Ever notice this about Rachmaninov's own recordings?

Hi Everybody,

I was listening to the piano recordings of Rachmaninov playing his own works. I listened today at very high volume, also adjusting equalizer levels to try to approximate today’s type of sound. Did you know what I found? Rachmaninov hums along to his playing almost as much as Glenn Gould does, and you can also hear him breathing quite loudly when the music gets passionate! Also, when adjusting the sound, which frankly might have been better done in the first place by the recording engineers, a much more formidable picture of Rachmaninov’s sound and pianistic vigor emerges. I like to think that the early RCA transfers were simply botched with horrible sound.


Yep! I noticed it too. It’s rather entertaining. Check out his Gnomenreigen! He practically Oscar Peterson’s that shit.

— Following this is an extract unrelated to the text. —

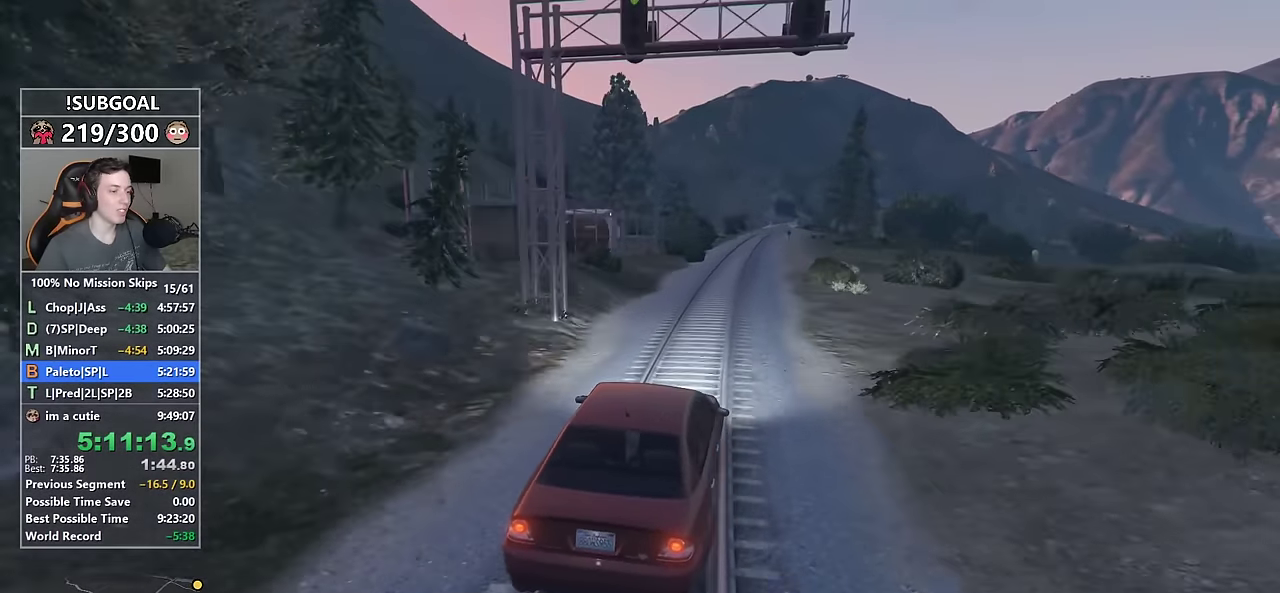
{"keys": ["d", "w"], "mouse": [], "events": [[467, "d", "down"]]}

Oh wow, just listened to it now! What an unusual interpretation! So many huge liberties, and yet with such a consistent emphasis on the downbeat. And, his humming is here too, throughout! Thanks for this suggestion.

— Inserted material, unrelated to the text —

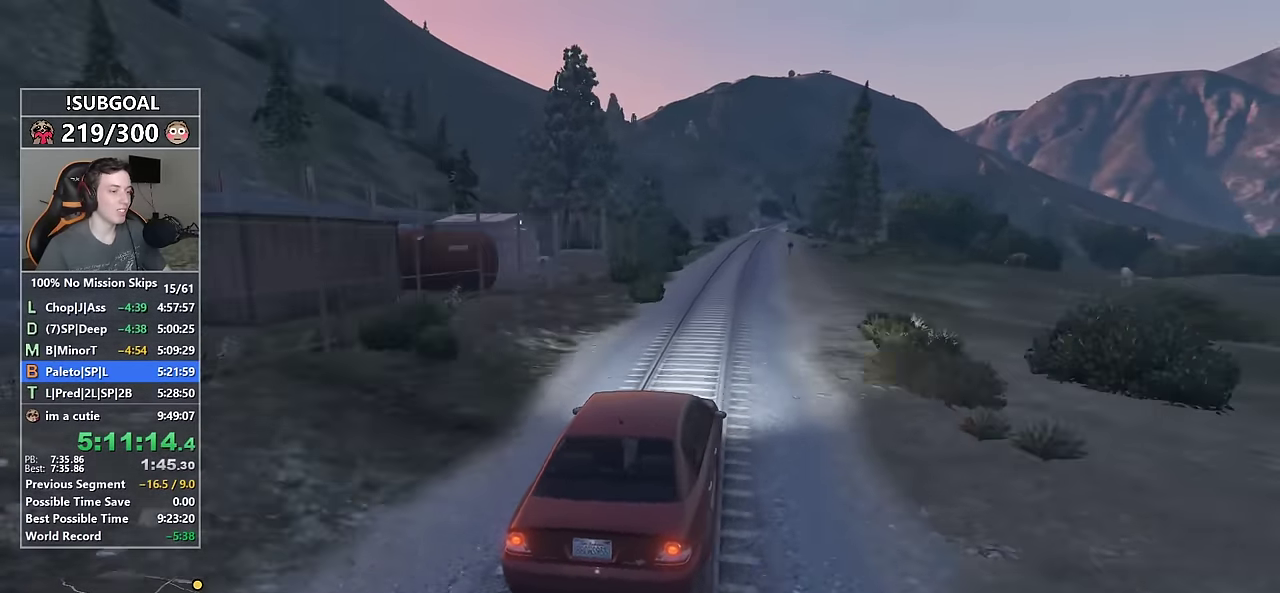
{"keys": ["w"], "mouse": [], "events": [[17, "d", "up"]]}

it’s eccentricities like this that i have to admit i like in alot of the so called ‘golden age’ pianists… their playing and personality both had so much character… now more often than not, people seem to have no soul

This is true-- pianists might be more accurate in giving a literal, xerox-reading of the score these days, but weren’t these pianists who took huge liberties back then in fact closer to the day and traditions of the times of those pieces they played? Rachmaninov, for example, took huge liberties with his own scores, and every account of most great pianist-composers playing their own music remarked similarly. I suppose at least two factors come into play: the sterility encouraged in the recording studio these days, and which is market driven; the second is that most performers are in the re-creative mode of art instead of the mode of creation. Today, we think we know exactly how Appassionata should go because we’ve heard it all of our lives. However, when it was first performed, there were no such successions of traditions. Walking onto stage and presenting that as music that had never been heard before must have been a truly mind-bendind experience.